Investigation into physical and mechanical properties and failure mode of resistance spot welded dissimilar metal joints

Abstract

Resistance spot welding is a widely used technique for fabricating sheet metal assemblies because of its high speed, efficiency, reduced cost and suitability for automation. The objective of this thesis was to study the effect of process parameters particularly on the structure and properties of resistance spot welded dissimilar sheet metal joint. Process parameters were optimized and a discussion was made on failure mode of this welding technique. Two different materials, austenitic stainless steel and low carbon steel were used to be welded. Thickness of these two sheets were around 1.5 mm. Welding current in the range of 3 kA to 9 kA and welding cycle of 30 to 90 was used as process variables.
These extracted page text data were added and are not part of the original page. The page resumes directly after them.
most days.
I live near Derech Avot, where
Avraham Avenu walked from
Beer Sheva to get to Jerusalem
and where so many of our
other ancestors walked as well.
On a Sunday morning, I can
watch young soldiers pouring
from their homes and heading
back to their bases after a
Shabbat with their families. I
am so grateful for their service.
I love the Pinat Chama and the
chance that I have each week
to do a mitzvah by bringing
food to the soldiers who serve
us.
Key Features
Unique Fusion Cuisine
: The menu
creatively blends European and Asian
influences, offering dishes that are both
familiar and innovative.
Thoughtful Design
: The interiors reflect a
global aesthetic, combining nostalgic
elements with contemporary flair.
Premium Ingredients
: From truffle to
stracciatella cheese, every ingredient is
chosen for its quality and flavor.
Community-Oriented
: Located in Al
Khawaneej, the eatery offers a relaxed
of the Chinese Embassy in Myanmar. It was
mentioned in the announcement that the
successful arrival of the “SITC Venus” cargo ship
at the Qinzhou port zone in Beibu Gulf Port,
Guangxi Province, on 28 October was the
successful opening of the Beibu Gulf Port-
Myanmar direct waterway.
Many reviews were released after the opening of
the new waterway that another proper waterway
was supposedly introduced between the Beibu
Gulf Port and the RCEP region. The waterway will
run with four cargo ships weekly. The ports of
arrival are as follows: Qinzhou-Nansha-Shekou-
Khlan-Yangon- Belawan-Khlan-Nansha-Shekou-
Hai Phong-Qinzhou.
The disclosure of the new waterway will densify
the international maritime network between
The welded coupons were examined by different characterization techniques such as macroscopic, optical microscopic and scanning electron microscopy, EDX analysis, tensile testing and micro hardness measurements. Failure mode was also identified by analysis of the fractured samples. In this study, asymmetrical shape weld nugget was formed to join two different materials. Weld nugget size increased with an increase in welding current and welding cycle and this affected the mechanical properties. Optical microscopy and SEM analysis clearly showed different zones like base metal, heat affected zone and fusion zone. The heat affected zone consist martensite, grain boundary ferrite and widmanstatten ferrite in low carbon steel side but in case of austenitic stainless steel no phase change occurs in the heat affected zone. The fusion zone had a cast structure with coarse columnar grain and dendrite with excess delta ferrite in austenitic matrix. Micro hardness of the weld nugget was maximum because of the formation of martensite. An increase in both welding current and cycle, increases tensile strength of the weld coupon. Three types of failure mode were found and these are base metal tearing, pullout failure mode and interfacial failure mode.